10. The method according to claim 9, wherein the pixel structures are in squares.

11. The method according to claim 9, wherein the area of the blue sub-pixel accounts for a half of an area of a pixel structure and the area of the red sub-pixel is equal to the area of the green sub-pixel.

12. The method according to claim 9, wherein the pixel structures are arranged in array.

13. The method according to claim 9, wherein:

a backlight of the liquid crystal display device is blue light;

the blue sub-pixel relies on the backlight to emit blue light; and

the red sub-pixel and the green sub-pixel are respectively doped with a red quantum dot material and a green quantum dot material which are blue-light excitable,

or wherein:

a backlight of the liquid crystal display device is white light; and

14. The method according to claim 13, wherein the blue quantum dot material, the red quantum dot material, and the green quantum dot material are present in an amount of 4 wt % to 20 wt % respectively.

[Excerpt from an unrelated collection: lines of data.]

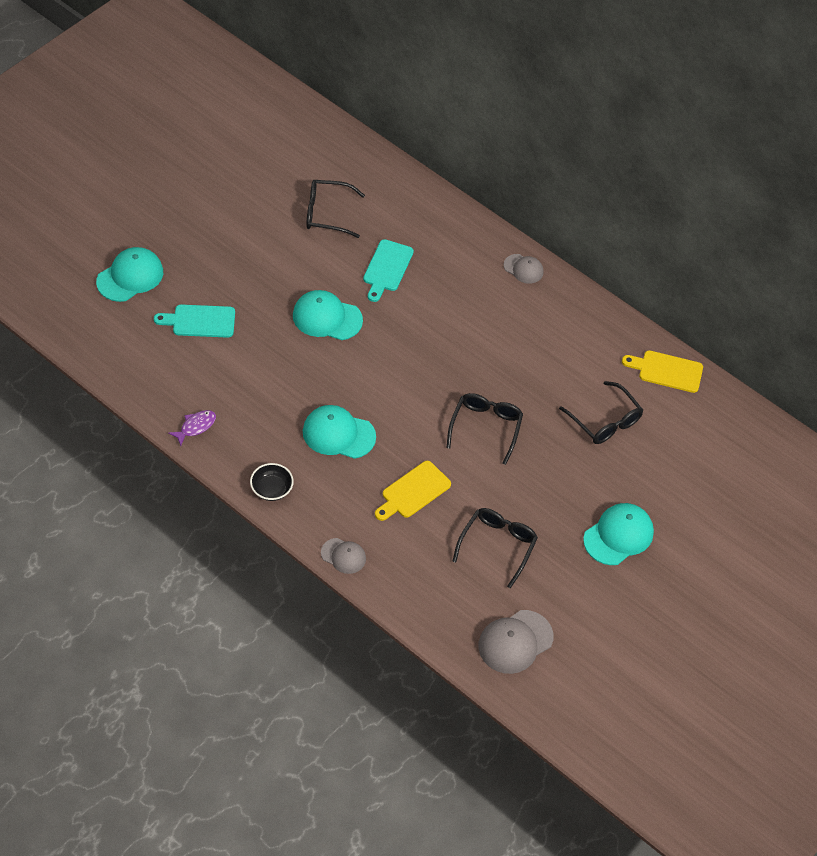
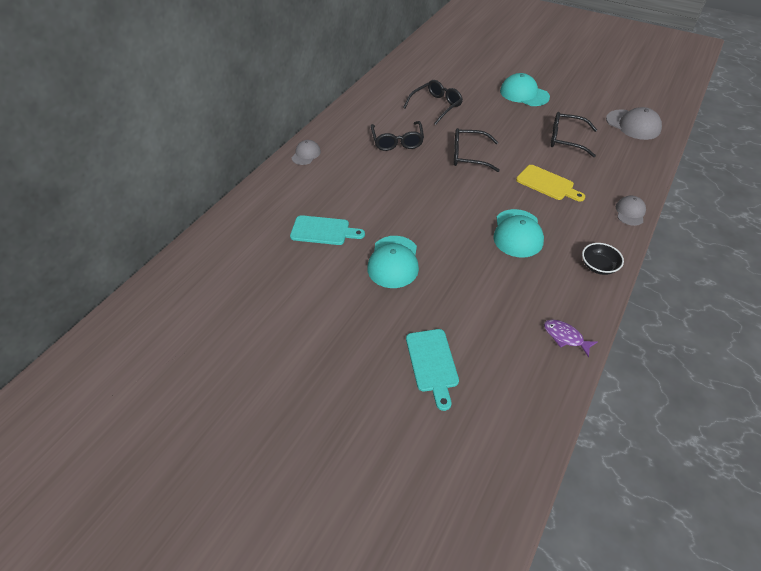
camera: 95 degrees left, 5 degrees down
turquoise cap [96,247,163,302] -> none
black glasses [306,180,365,238] -> black glasses moved to [371,121,424,151]
yellow cutting board [622,350,703,393] -> none

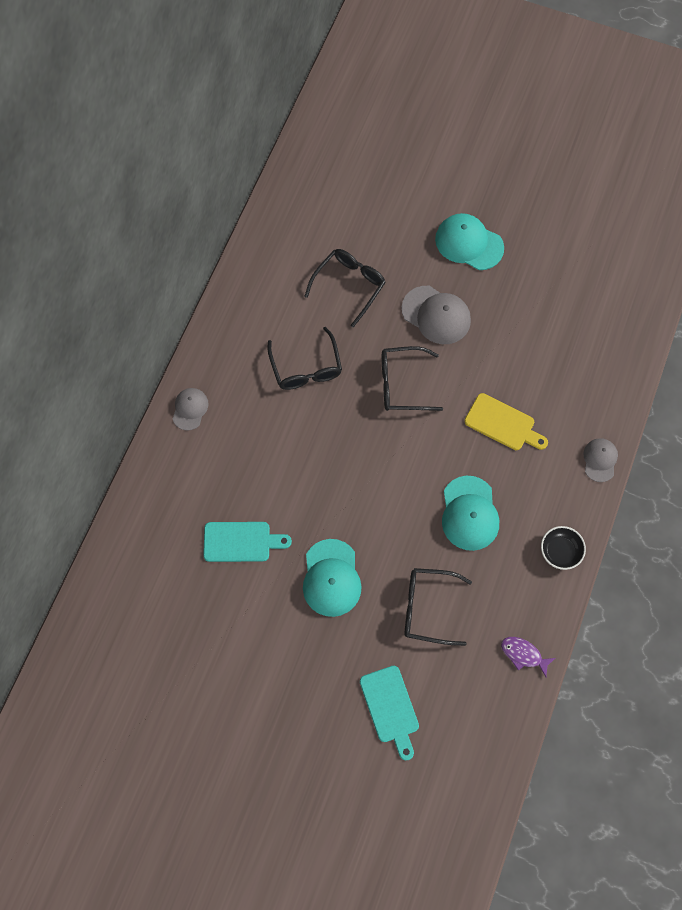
camera: 10 degrees left, 20 degrees up
black glasses [550,112,597,157] -> black glasses moved to [404,568,472,646]
grey cap [606,107,662,140] -> grey cap moved to [401,286,471,344]

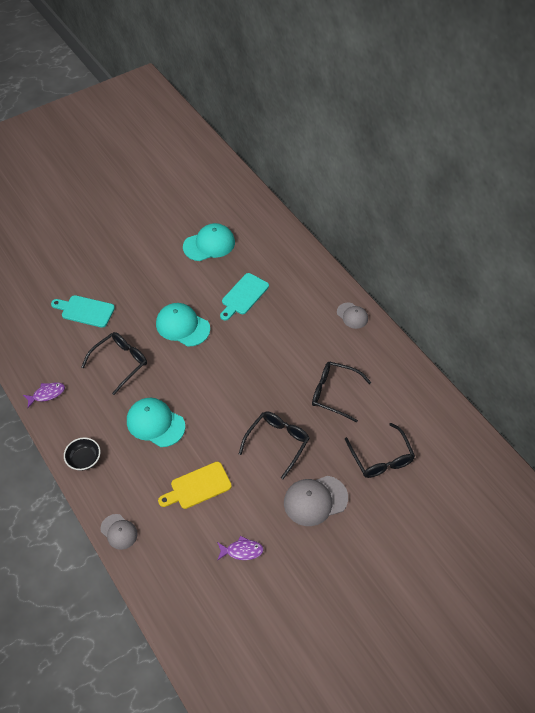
camera: 125 degrees right, 15 degrees down
turquoise cap [435,213,504,270] -> turquoise cap moved to [183,223,235,261]
none -> purple fish [217,536,264,560]

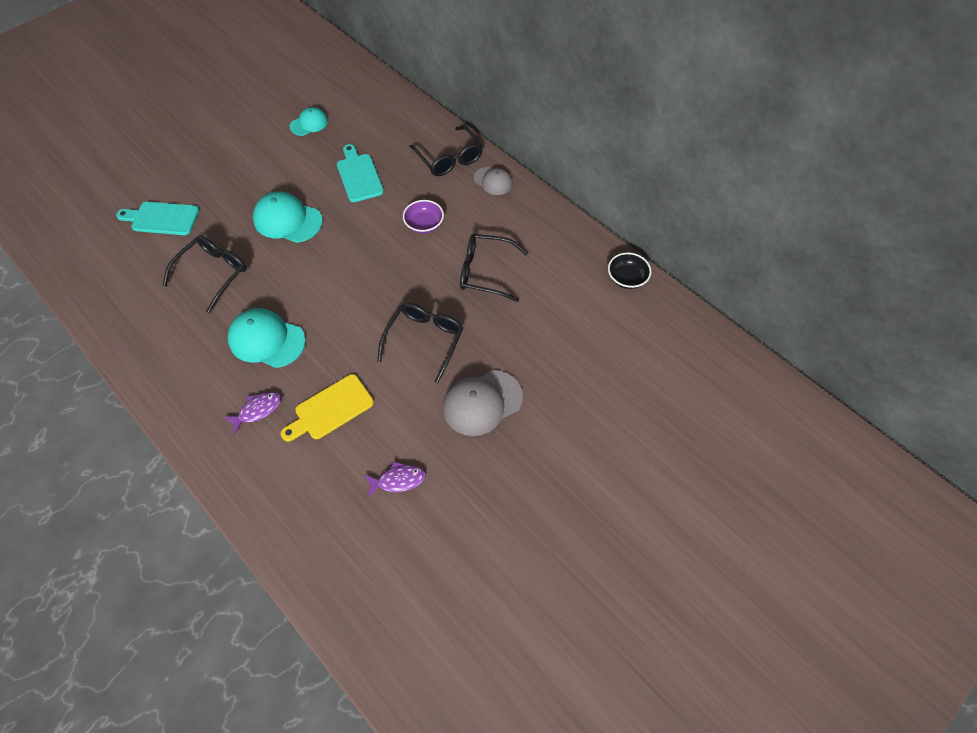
camera: 10 degrees left, 5 degrees up
purple fish [23,382,65,408] -> purple fish moved to [224,392,281,435]
black bowl [64,437,101,471] -> black bowl moved to [608,252,651,289]
grey cap [100,514,138,550] -> none
turquoise cap [183,223,235,261] -> turquoise cap [290,107,328,136], size x0.60
turquoise cutting board [220,273,269,321] -> turquoise cutting board turned 135 degrees clockwise [337,144,384,202]
black glasses [345,423,415,478] -> black glasses moved to [410,126,483,176]
none -> purple bowl [403,200,444,234]

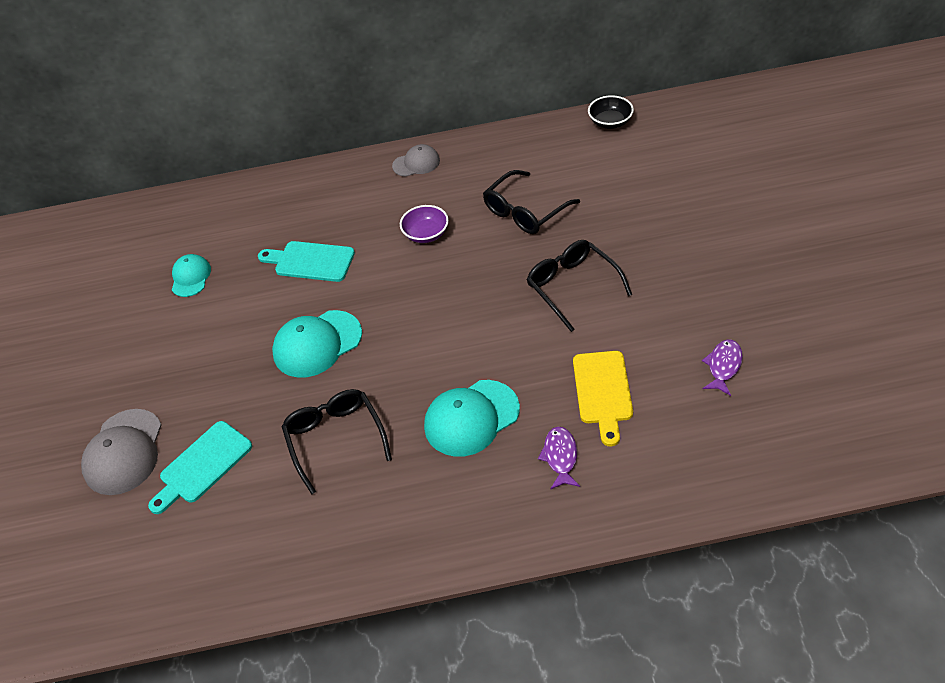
camera: 50 degrees left, 10 degrees down
black glasses [410,126,483,176] -> none
grey cap [443,370,523,436] -> grey cap moved to [81,409,162,495]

15. The method according to claim 11, wherein a photo-alignment method of the color filter substrate or the array substrate comprises steps of:

providing a glass substrate on a bearing platform;

irradiating the alignment agent on the glass substrate with linear polarized ultraviolet light by means of a mask, the linear polarized ultraviolet light passing through a light-transmitting region of the mask and irradiating a corresponding region of a pixel structure, so that the alignment agent on the pixel structure which is irradiated forms a first alignment direction; and

keeping the mask and irradiation direction of the linear polarized ultraviolet light unchanged, rotating the bearing platform, and respectively photo-aligning other regions of the pixel structure, so as to obtain an alignment film with different alignment directions.

16. The method according to claim 15, wherein the bearing platform is rotated for three times, each time rotated by 90°.

17. The method according to claim 16, wherein during the photo-alignment process, the glass substrate on a side of the array substrate is rotated by 90° relative to an initial position of the glass substrate on a side of the color filter substrate.

18. The method according to claim 15, wherein the mask used during the photo-alignment process has a same shape as the pixel structure, and the mask comprises a light-transmitting region and a light-shielding region, wherein the light-transmitting region has a same shape as the red sub-pixel or the green sub-pixel.

19. The method according to claim 15, wherein an irradiation angle Θ of the linear polarized ultraviolet light is 88°-89.7° during the photo-alignment process.